··· INFORMATION PROVIDED ···

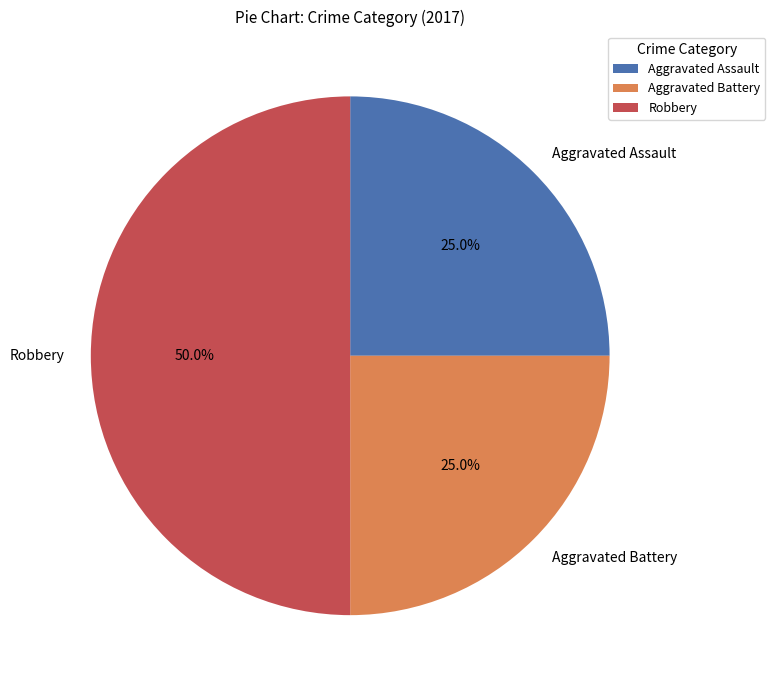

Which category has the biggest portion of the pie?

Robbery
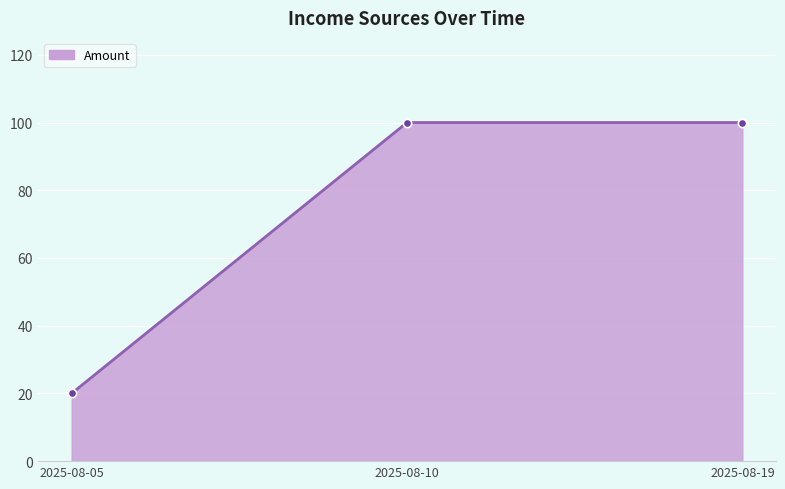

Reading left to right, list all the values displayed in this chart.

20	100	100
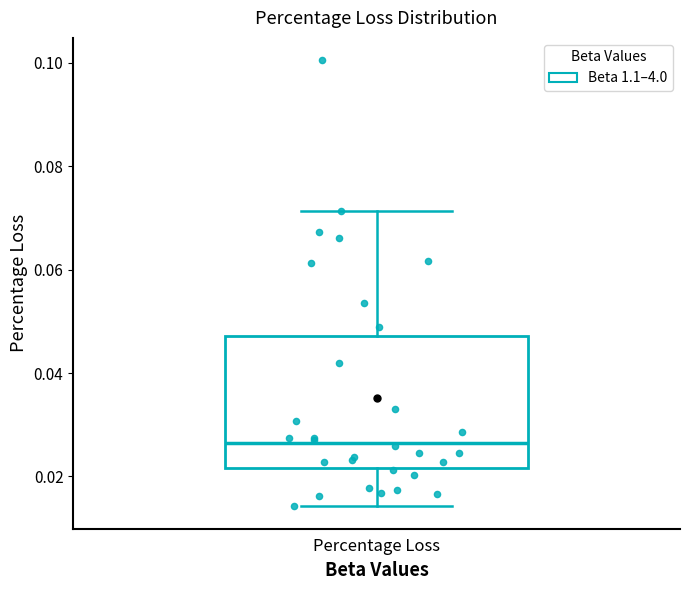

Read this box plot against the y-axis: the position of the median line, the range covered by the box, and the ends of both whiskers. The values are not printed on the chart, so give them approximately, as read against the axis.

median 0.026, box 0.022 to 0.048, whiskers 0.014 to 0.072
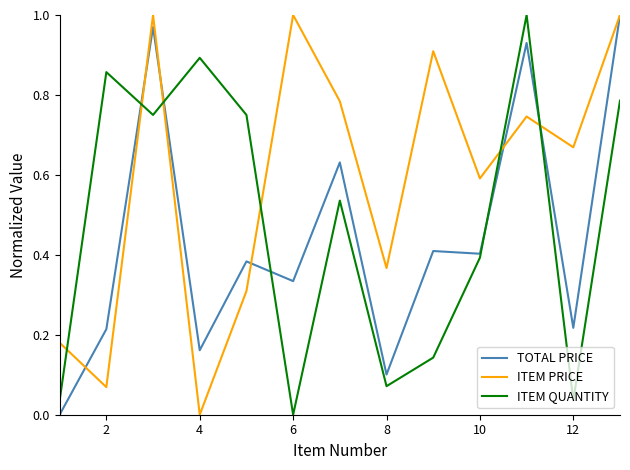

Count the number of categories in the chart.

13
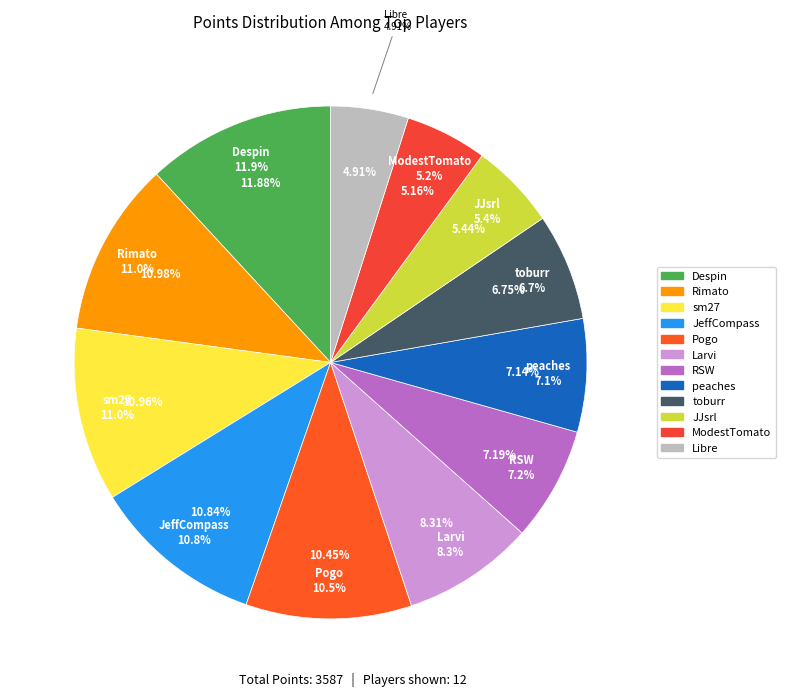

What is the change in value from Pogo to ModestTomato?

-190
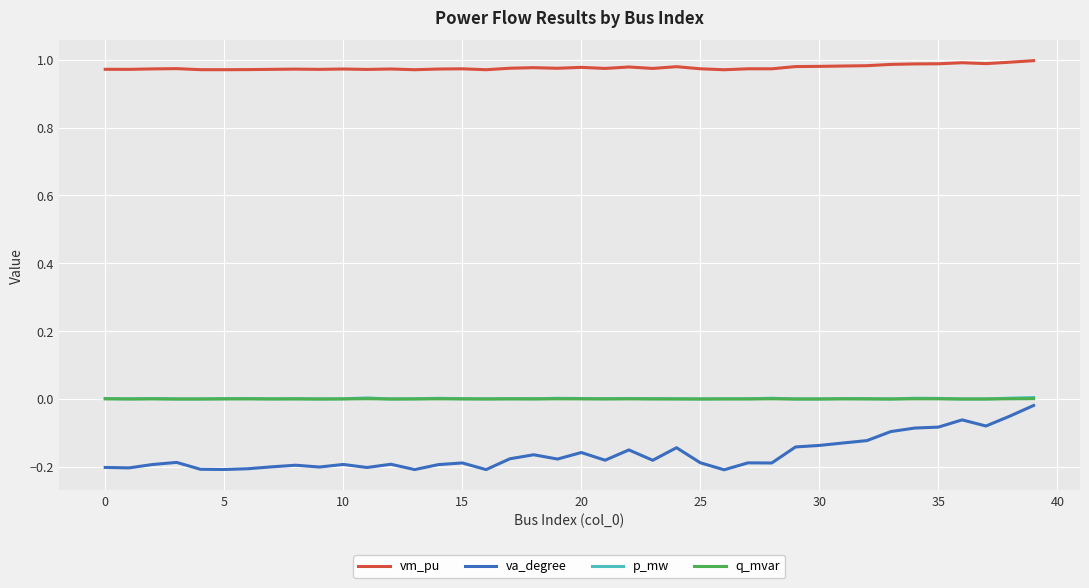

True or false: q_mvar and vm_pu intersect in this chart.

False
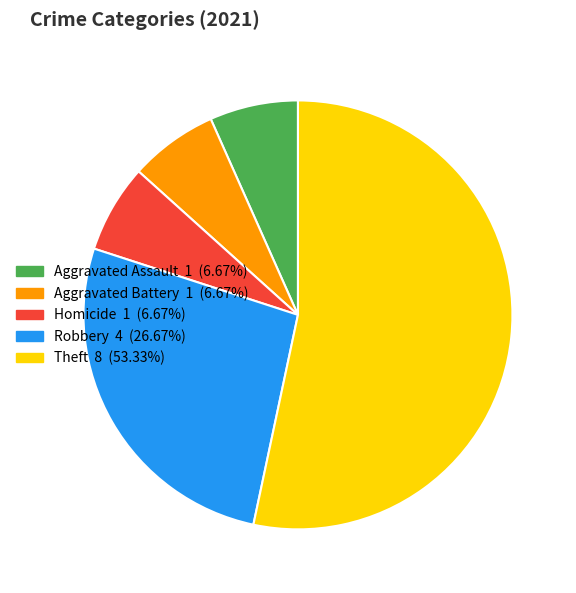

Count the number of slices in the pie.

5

···

> _WHAT TO DO_:
Which of the lines above contain the word "number"? Find each one and copy it out in full, treating uppercase and lowercase as different.

> _ANSWER SECTION_:
Count the number of categories in the chart.
Count the number of slices in the pie.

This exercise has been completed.